Vous pouvez voir on interview de Mme Albanese ici .
youtube-nocookie.comCe dernier rapport recense 48 entreprises et institutions, dont Palantir Technologies Inc., Lockheed Martin, Alphabet Inc. (Google), Amazon, International Business Machines Corporation (IBM), Caterpillar Inc., Microsoft Corporation et le Massachusetts Institute of Technology (MIT), ainsi que des banques et des sociétés financières telles que BlackRock, des assureurs, des sociétés immobilières et des organisations caritatives. Toutes ces entités tirent des milliards de dollars de l'occupation et du génocide des Palestiniens, en violation du droit international.
Vous pouvez lire mon article sur ce rapport ici.
Le secrétaire d'État Marco Rubio a condamné son soutien à la CPI, alors que quatre de ses juges ont été sanctionnés par les États-Unis pour avoir émis des mandats d'arrêt contre Netanyahu et Gallant l'année dernière. Il a critiqué Mme Albanese pour ses intentions de poursuivre les ressortissants américains ou israéliens qui soutiennent le génocide, estimant qu'elle est inapte à exercer les fonctions de rapporteure spéciale. Il a également accusé Mme Albanese d'avoir
"déversé un antisémitisme éhonté, exprimé son soutien au terrorisme et manifesté un profond mépris pour les États-Unis, Israël et l'Occident".
Ces sanctions lui interdiront très probablement de se rendre aux États-Unis et geleront tous les avoirs qu'elle pourrait détenir dans ce pays.

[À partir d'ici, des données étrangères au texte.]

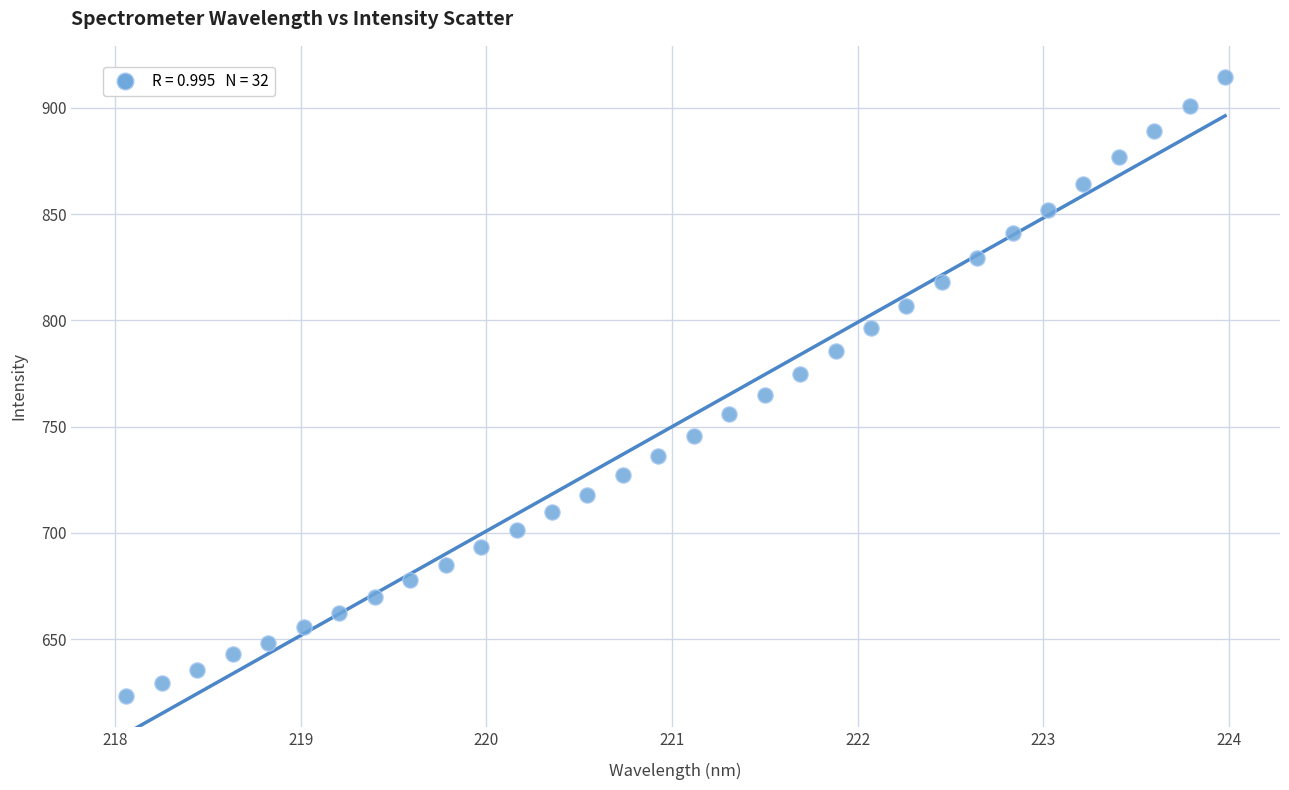

What Y value in the scatter plot is closest to 768?

764.8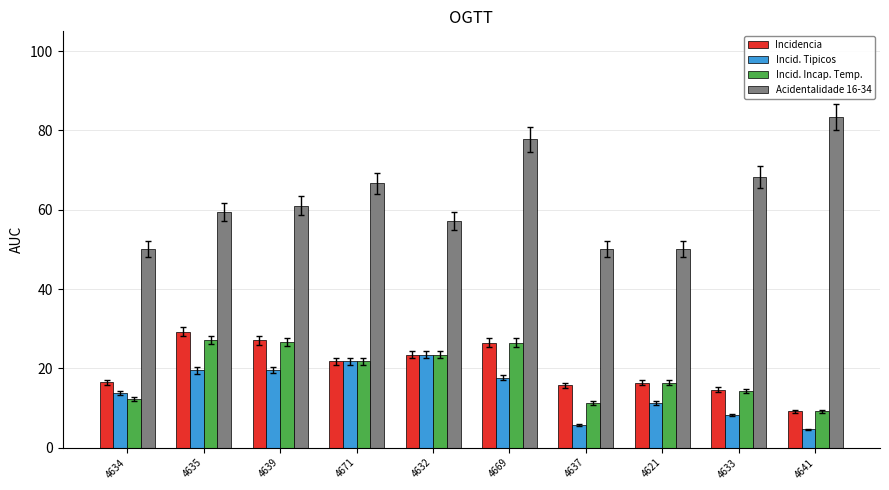

Rank the series by their maximum value, from highest to lowest.

Acidentalidade 16-34, Incidencia, Incid. Incap. Temp., Incid. Tipicos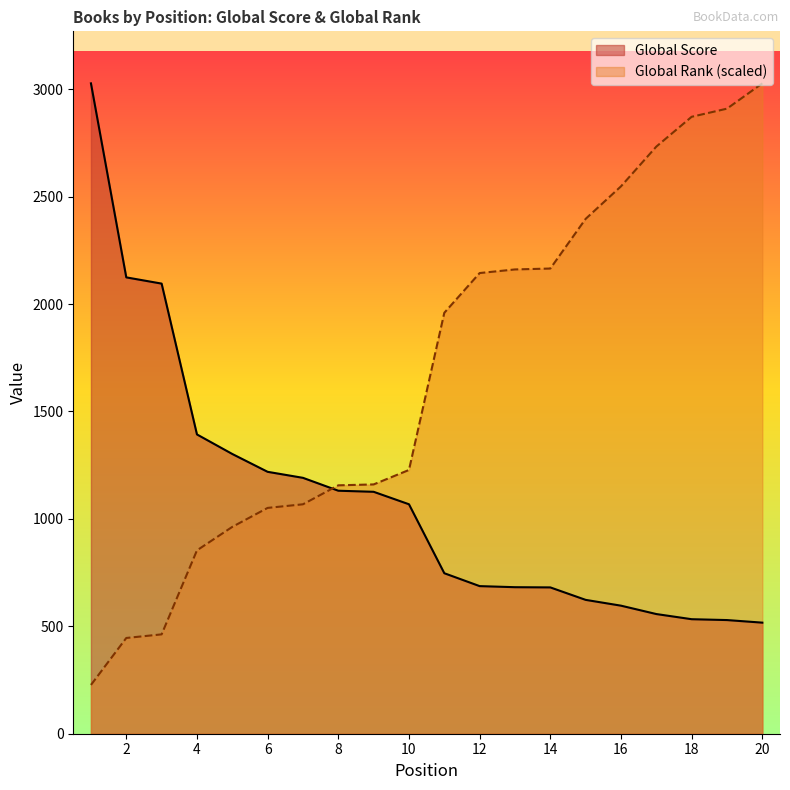

What is the sum of all Global Score values?

21828.0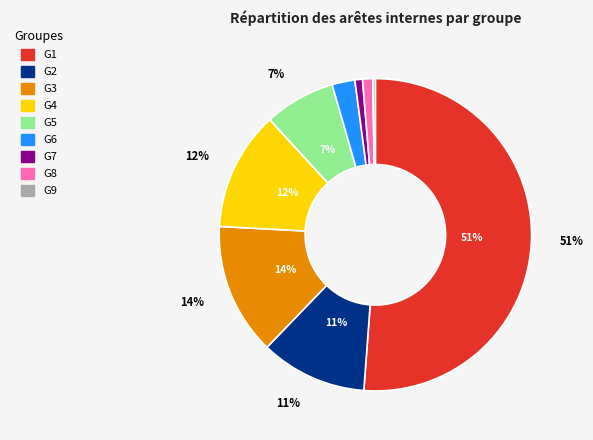

Approximately how many times larger is the value at G3 compared to G5?

1.9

L'attaque contre Mme Albanese présage un monde sans lois, où des États voyous, tels que les États-Unis et Israël, peuvent commettre des crimes de guerre et des génocides en toute impunité. Elle dévoile les stratagèmes utilisés pour nous leurrer, tant nous-mêmes que les autres. Elle expose notre hypocrisie, notre cruauté et notre racisme. Désormais, personne ne croira plus en nos engagements déclarés en faveur de la démocratie, de la liberté d'expression, de l'État de droit ou des droits humains. Et qui pourrait leur en vouloir ? Nous ne connaissons que le langage de la force, celui des brutes, des massacres et des génocides.
"Les meurtres, les massacres, les tortures physiques et psychologiques, les destructions, imposer des conditions de vie impossibles à la population de Gaza, détruire les hôpitaux, déporter et déraciner une populations, alors qu'elle est bombardée et affamée jour après jour... Comment interpréter ces actes autrement ?" a demandé Albanese dans mon interview avec elle, au sujet de son rapport intitulé "Le génocide comme effacement colonial".
Les drones armés, les hélicoptères de combat, les murs et les barrières, les checkpoints, les barbelés, les tours de guet, les centres de détention, les expulsions, la brutalité, la torture, le refus des visas, la ségrégation subie par les sans-papiers, le déni des droits individuels et la surveillance électronique ont des effets aussi dévastateurs sur les migrants qui tentent de passer la frontière mexicaine ou d'entrer en Europe que sur les Palestiniens.
Telle est la réalité à laquelle sont confrontés ceux que Frantz Fanon appelait "les damnés de la terre".
Et ceux qui défendent les opprimés, comme Mme Albanese, subiront le même sort.